Il a un peu buté sur les mots avant de dire “dépression”, prononçant d’abord la première syllabe de ce qui semblait être “récession”.

Les dirigeants internationaux ont jusqu’à présent évité l’utilisation de ce mot, qui décrit une récession profonde et durable, comme la crise des années 30.

Le porte-parole de Downing Street, cité sur la BBC, a assuré que M. Brown ne pensait pas que le monde était en dépression. Alors qu’on lui demandait s’il s’agissait donc d’un lapsus, il a répondu que c’était ce que l’on pouvait en déduire.

Le 10 décembre, M. Brown avait commis un lapsus qui avait provoqué l’hilarité de la chambre des Communes, et déclarant que son gouvernement avait “sauvé le monde” avec son plan de sauvetage des banques, avant de se reprendre en disant “sauvé les banques”.

M. Brown a parlé mercredi de “dépression” à la suite d’une question du leader conservateur David Cameron sur des mesures protectionnistes contenues dans le plan américain de sauvetage de l’économie, et au moment même où les raffineries britanniques connaissent des grèves liées à l’emploi d’ouvriers temporaires étrangers sur un projet d’extension de la raffinerie Total de Lindsey (nord-est de l’Angleterre).

“Le plus grand danger auquel le monde fait face est un retranchement dans le protectionnisme” (…) a-t-il dit, ajoutant qu’il “faut avant toute chose signer l’accord de Doha (de l’Organisation mondiale du Commerce, OMC, ndlr) et cela figurera sur l’agenda du G20” que préside le Royaume-Uni cette année, a-t-il prévenu.

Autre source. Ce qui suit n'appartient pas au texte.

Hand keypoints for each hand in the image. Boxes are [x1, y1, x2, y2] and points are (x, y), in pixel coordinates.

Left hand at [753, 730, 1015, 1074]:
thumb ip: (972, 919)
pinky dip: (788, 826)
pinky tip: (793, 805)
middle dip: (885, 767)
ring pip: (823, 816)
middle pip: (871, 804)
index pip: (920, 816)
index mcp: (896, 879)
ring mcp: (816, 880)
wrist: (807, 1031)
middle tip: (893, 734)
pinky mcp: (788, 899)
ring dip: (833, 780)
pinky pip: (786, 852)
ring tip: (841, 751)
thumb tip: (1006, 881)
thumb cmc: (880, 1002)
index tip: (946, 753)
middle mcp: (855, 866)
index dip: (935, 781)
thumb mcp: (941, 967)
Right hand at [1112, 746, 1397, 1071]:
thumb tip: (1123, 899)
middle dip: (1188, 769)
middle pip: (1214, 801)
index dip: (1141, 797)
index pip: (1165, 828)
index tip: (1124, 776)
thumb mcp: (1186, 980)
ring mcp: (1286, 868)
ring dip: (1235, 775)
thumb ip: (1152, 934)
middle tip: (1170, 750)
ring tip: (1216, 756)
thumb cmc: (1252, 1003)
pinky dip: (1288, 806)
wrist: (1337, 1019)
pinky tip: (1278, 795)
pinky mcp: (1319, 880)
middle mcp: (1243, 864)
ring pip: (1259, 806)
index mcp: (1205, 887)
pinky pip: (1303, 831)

“Ensuite, nous devrions nous assurer que chaque pays fait l’objet d’une analyse de l’OMC sur les mesures qu’il prend contre le protecionnisme”, a lancé M. Brown juste avant de lancer son appel à un plan de relance mondial “qui sorte le monde de la dépression”.

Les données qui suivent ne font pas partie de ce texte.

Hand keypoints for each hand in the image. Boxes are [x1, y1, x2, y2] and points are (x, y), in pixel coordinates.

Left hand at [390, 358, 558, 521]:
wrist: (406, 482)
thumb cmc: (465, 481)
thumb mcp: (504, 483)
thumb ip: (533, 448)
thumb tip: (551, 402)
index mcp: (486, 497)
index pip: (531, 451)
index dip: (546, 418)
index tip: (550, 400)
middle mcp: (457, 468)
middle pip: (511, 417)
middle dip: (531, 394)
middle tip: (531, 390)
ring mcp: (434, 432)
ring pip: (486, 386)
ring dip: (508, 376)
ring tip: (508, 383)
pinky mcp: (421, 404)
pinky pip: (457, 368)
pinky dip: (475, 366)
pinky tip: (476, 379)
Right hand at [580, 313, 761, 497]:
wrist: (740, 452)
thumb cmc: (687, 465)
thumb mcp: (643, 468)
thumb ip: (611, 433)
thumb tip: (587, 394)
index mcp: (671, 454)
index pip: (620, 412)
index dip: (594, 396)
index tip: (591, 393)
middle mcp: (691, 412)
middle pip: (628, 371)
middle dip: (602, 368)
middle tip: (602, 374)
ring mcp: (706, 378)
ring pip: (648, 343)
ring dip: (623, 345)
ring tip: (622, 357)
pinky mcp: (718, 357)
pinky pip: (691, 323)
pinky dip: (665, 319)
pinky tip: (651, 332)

Le porte-parole des Finances au parti conservateur (opposition), George Osborne, a aussitôt demandé une clarification sur ces propos, afin de savoir si “la langue de M. Brown a fourché ou s’il sait quelque chose que nous ne savons pas”.

“Les Premiers ministres, en particulier, devraient être très prudents sur les mots qu’ils utilisent pour assurer qu’ils ne sapent pas la confiance”, a-t-il dit.

Le mot de “dépression” agite invariablement le spectre de la crise de 29.

Il a été récemment prononcé par des responsables, mais généralement sous l’aspect “comment l’éviter”.

La banque d’Espagne a jugé fin décembre néanmoins qu’une “grande dépression” était possible, dans le cadre du “manque de confiance total” actuel. La commissaire à la Concurrence européenne, Neelie Kroes, a estimé début janvier que les tendances au protectionnisme actuellement visibles “dans certains pays” rappelaient “la dépression des années 30”.